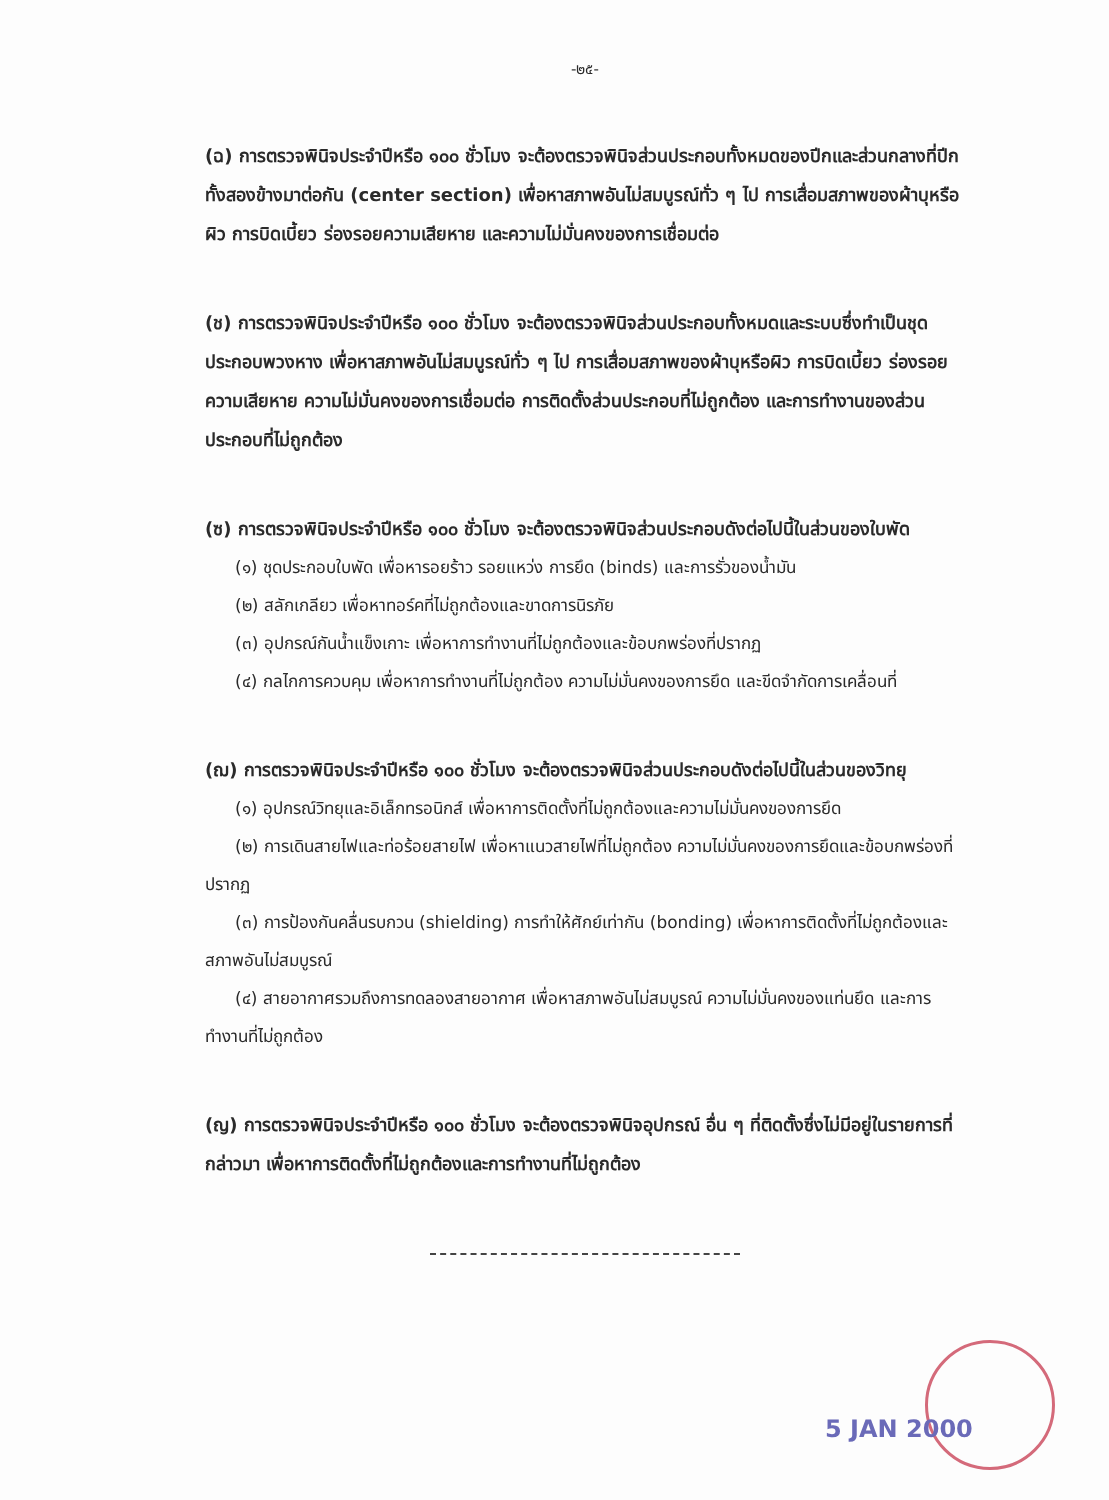-๒๕-
(ฉ) การตรวจพินิจประจำปีหรือ ๑๐๐ ชั่วโมง จะต้องตรวจพินิจส่วนประกอบทั้งหมดของปีกและส่วนกลางที่ปีกทั้งสองข้างมาต่อกัน (center section) เพื่อหาสภาพอันไม่สมบูรณ์ทั่ว ๆ ไป การเสื่อมสภาพของผ้าบุหรือผิว การบิดเบี้ยว ร่องรอยความเสียหาย และความไม่มั่นคงของการเชื่อมต่อ
(ช) การตรวจพินิจประจำปีหรือ ๑๐๐ ชั่วโมง จะต้องตรวจพินิจส่วนประกอบทั้งหมดและระบบซึ่งทำเป็นชุดประกอบพวงหาง เพื่อหาสภาพอันไม่สมบูรณ์ทั่ว ๆ ไป การเสื่อมสภาพของผ้าบุหรือผิว การบิดเบี้ยว ร่องรอยความเสียหาย ความไม่มั่นคงของการเชื่อมต่อ การติดตั้งส่วนประกอบที่ไม่ถูกต้อง และการทำงานของส่วนประกอบที่ไม่ถูกต้อง
(ซ) การตรวจพินิจประจำปีหรือ ๑๐๐ ชั่วโมง จะต้องตรวจพินิจส่วนประกอบดังต่อไปนี้ในส่วนของใบพัด
(๑) ชุดประกอบใบพัด เพื่อหารอยร้าว รอยแหว่ง การยึด (binds) และการรั่วของน้ำมัน
(๒) สลักเกลียว เพื่อหาทอร์คที่ไม่ถูกต้องและขาดการนิรภัย
(๓) อุปกรณ์กันน้ำแข็งเกาะ เพื่อหาการทำงานที่ไม่ถูกต้องและข้อบกพร่องที่ปรากฏ
(๔) กลไกการควบคุม เพื่อหาการทำงานที่ไม่ถูกต้อง ความไม่มั่นคงของการยึด และขีดจำกัดการเคลื่อนที่
(ฌ) การตรวจพินิจประจำปีหรือ ๑๐๐ ชั่วโมง จะต้องตรวจพินิจส่วนประกอบดังต่อไปนี้ในส่วนของวิทยุ
(๑) อุปกรณ์วิทยุและอิเล็กทรอนิกส์ เพื่อหาการติดตั้งที่ไม่ถูกต้องและความไม่มั่นคงของการยึด
(๒) การเดินสายไฟและท่อร้อยสายไฟ เพื่อหาแนวสายไฟที่ไม่ถูกต้อง ความไม่มั่นคงของการยึดและข้อบกพร่องที่ปรากฏ
(๓) การป้องกันคลื่นรบกวน (shielding) การทำให้ศักย์เท่ากัน (bonding) เพื่อหาการติดตั้งที่ไม่ถูกต้องและสภาพอันไม่สมบูรณ์
(๔) สายอากาศรวมถึงการทดลองสายอากาศ เพื่อหาสภาพอันไม่สมบูรณ์ ความไม่มั่นคงของแท่นยึด และการทำงานที่ไม่ถูกต้อง
(ญ) การตรวจพินิจประจำปีหรือ ๑๐๐ ชั่วโมง จะต้องตรวจพินิจอุปกรณ์ อื่น ๆ ที่ติดตั้งซึ่งไม่มีอยู่ในรายการที่กล่าวมา เพื่อหาการติดตั้งที่ไม่ถูกต้องและการทำงานที่ไม่ถูกต้อง
5 JAN 2000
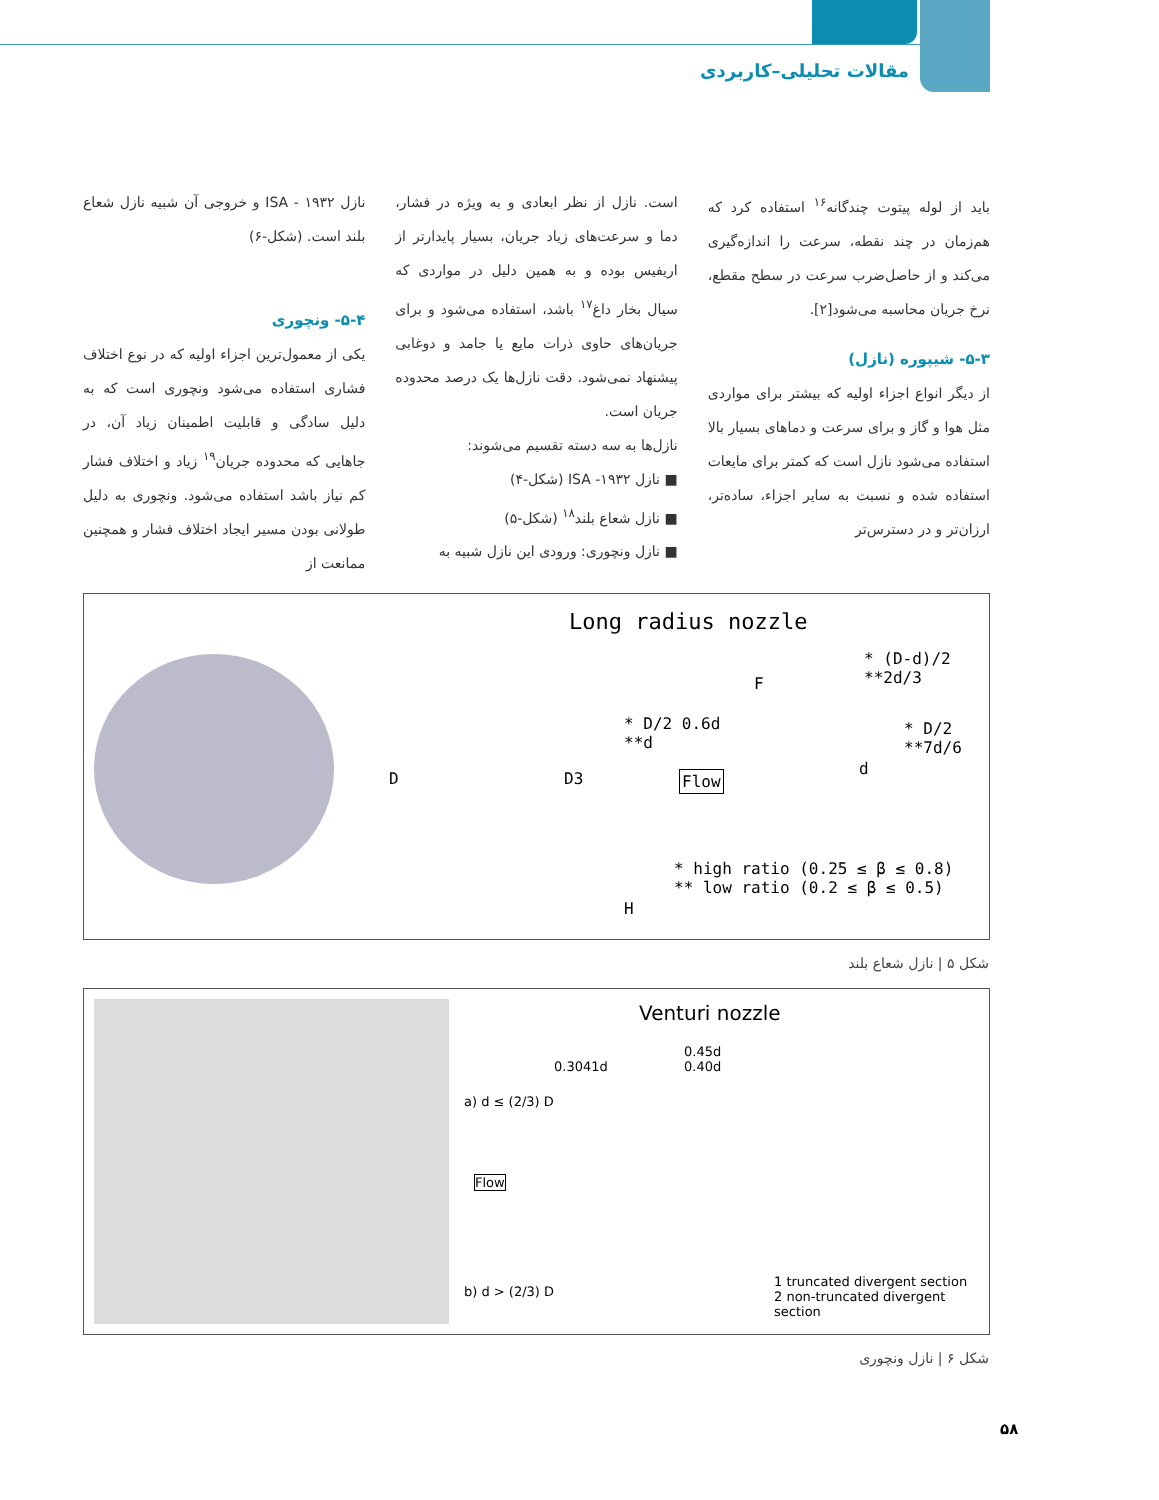مقالات تحلیلی–کاربردی
باید از لوله پیتوت چندگانه<sup>۱۶</sup> استفاده کرد که هم‌زمان در چند نقطه، سرعت را اندازه‌گیری می‌کند و از حاصل‌ضرب سرعت در سطح مقطع، نرخ جریان محاسبه می‌شود[۲].
۵-۳- شیپوره (نازل)
از دیگر انواع اجزاء اولیه که بیشتر برای مواردی مثل هوا و گاز و برای سرعت و دماهای بسیار بالا استفاده می‌شود نازل است که کمتر برای مایعات استفاده شده و نسبت به سایر اجزاء، ساده‌تر، ارزان‌تر و در دسترس‌تر
است. نازل از نظر ابعادی و به ویژه در فشار، دما و سرعت‌های زیاد جریان، بسیار پایدارتر از اریفیس بوده و به همین دلیل در مواردی که سیال بخار داغ<sup>۱۷</sup> باشد، استفاده می‌شود و برای جریان‌های حاوی ذرات مایع یا جامد و دوغابی پیشنهاد نمی‌شود. دقت نازل‌ها یک درصد محدوده جریان است.
نازل‌ها به سه دسته تقسیم می‌شوند:
■ نازل ۱۹۳۲- ISA (شکل-۴)
■ نازل شعاع بلند<sup>۱۸</sup> (شکل-۵)
■ نازل ونچوری: ورودی این نازل شبیه به
نازل ۱۹۳۲ - ISA و خروجی آن شبیه نازل شعاع بلند است. (شکل-۶)
۵-۴- ونچوری
یکی از معمول‌ترین اجزاء اولیه که در نوع اختلاف فشاری استفاده می‌شود ونچوری است که به دلیل سادگی و قابلیت اطمینان زیاد آن، در جاهایی که محدوده جریان<sup>۱۹</sup> زیاد و اختلاف فشار کم نیاز باشد استفاده می‌شود. ونچوری به دلیل طولانی بودن مسیر ایجاد اختلاف فشار و همچنین ممانعت از
Long radius nozzle
* (D-d)/2
**2d/3
F
* D/2 0.6d
**d
* D/2
**7d/6
D D3 Flow
d
* high ratio (0.25 ≤ β ≤ 0.8)
** low ratio (0.2 ≤ β ≤ 0.5)
H
شکل ۵ | نازل شعاع بلند
Venturi nozzle
0.3041d
0.45d
0.40d
a) d ≤ (2/3) D
Flow
b) d > (2/3) D
1 truncated divergent section
2 non-truncated divergent section
شکل ۶ | نازل ونچوری
۵۸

+-------+

» **TASK DESCRIPTION**: Go through the entries and filter for lines holding the word "سرعت"; copy each match.

» **COMPLETED EXERCISE**:
باید از لوله پیتوت چندگانه<sup>۱۶</sup> استفاده کرد که هم‌زمان در چند نقطه، سرعت را اندازه‌گیری می‌کند و از حاصل‌ضرب سرعت در سطح مقطع، نرخ جریان محاسبه می‌شود[۲].
از دیگر انواع اجزاء اولیه که بیشتر برای مواردی مثل هوا و گاز و برای سرعت و دماهای بسیار بالا استفاده می‌شود نازل است که کمتر برای مایعات استفاده شده و نسبت به سایر اجزاء، ساده‌تر، ارزان‌تر و در دسترس‌تر
است. نازل از نظر ابعادی و به ویژه در فشار، دما و سرعت‌های زیاد جریان، بسیار پایدارتر از اریفیس بوده و به همین دلیل در مواردی که سیال بخار داغ<sup>۱۷</sup> باشد، استفاده می‌شود و برای جریان‌های حاوی ذرات مایع یا جامد و دوغابی پیشنهاد نمی‌شود. دقت نازل‌ها یک درصد محدوده جریان است.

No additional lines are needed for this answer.